Site icon JONATHAN TURLEY

Montana Moves To Criminalize Speech Deemed Insulting To Religious or Racial Groups

We have been discussing the crackdown on free speech in the West, particularly in England, France, and Canada. It is a rising concern that seems to be lost on Montana legislators and prosecutors who want to follow the path of speech criminalization. The Montana criminal defamation statute criminalizes speech that exposes religious, racial, and other groups — “to hatred, contempt, ridicule, degradation, or disgrace” — an absurdly broad standard that would make a Sharia judge blush.

I have long been a critic of the criminalization of symbols and gestures, even deeply offensive symbols like Nazi gestures. Europe has plunged into speech regulation and criminalization – showing that such laws create a slippery slope for the criminalization of unpopular speech. This course inevitably leads to increasing — and increasingly absurd — speech crimes. For example, I fail to see how arresting a man for a Hitler ringtone is achieving a meaningful level of deterrence, even if you ignore the free speech implications.

The problem is trying to draw such lines rather than embracing free speech as protecting not just popular but unpopular and even hateful speech. Once you start as a government to criminalize speech, you end up on a slippery slope of censorship.
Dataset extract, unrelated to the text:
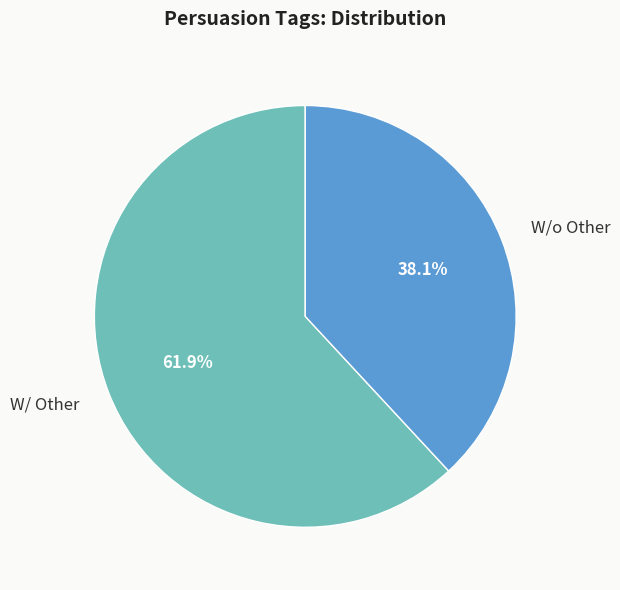

Approximately how many times larger is the value at W/o Other compared to W/ Other?

0.6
What constitutes hate speech remains a highly subjective matter and we have seen a steady expansion of prohibited terms and words and gestures. We have been following (here and here and and and here and and here and here) the worsening situation in England concerning free speech. As noted in a recent column, free speech appears to be dying in the West with the increasing criminalization of speech under discrimination, hate, and blasphemy laws.
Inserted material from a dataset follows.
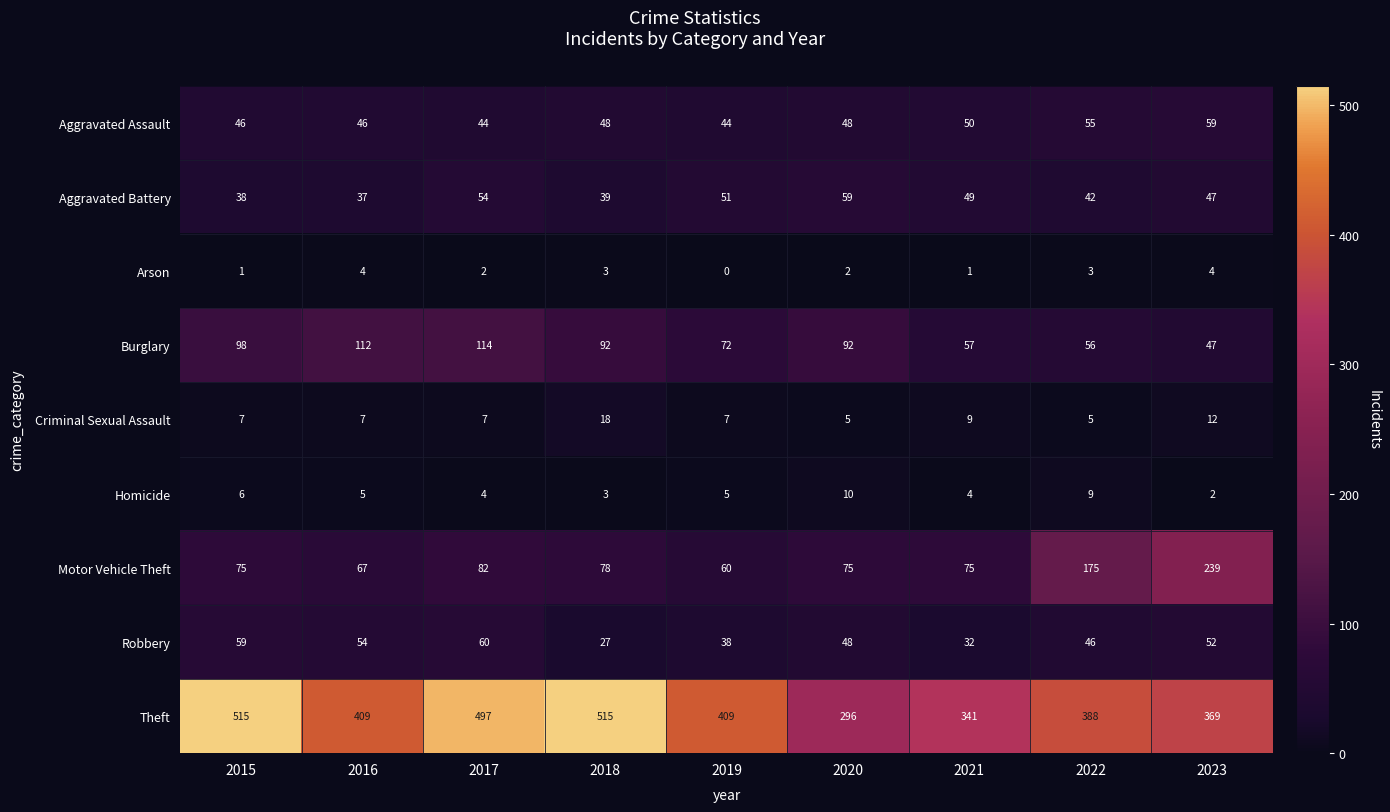

At which label does Aggravated Battery reach its peak?

2020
My friend Eugene Volokh has a good piece on the Montana law. It includes a type of group libel claim that has always been problematic in torts. Criminal defamation and hate crime cases have presented the greatest threat to free speech. Indeed, Muslim countries that have long fought for an international blasphemy standard has latched on to the same approach as Montana to criminalize anti-Islamic speech. Unputting aside the questions constitutionality of such laws, Montana seems utterly unconcerned about the implications of this criminalization effort.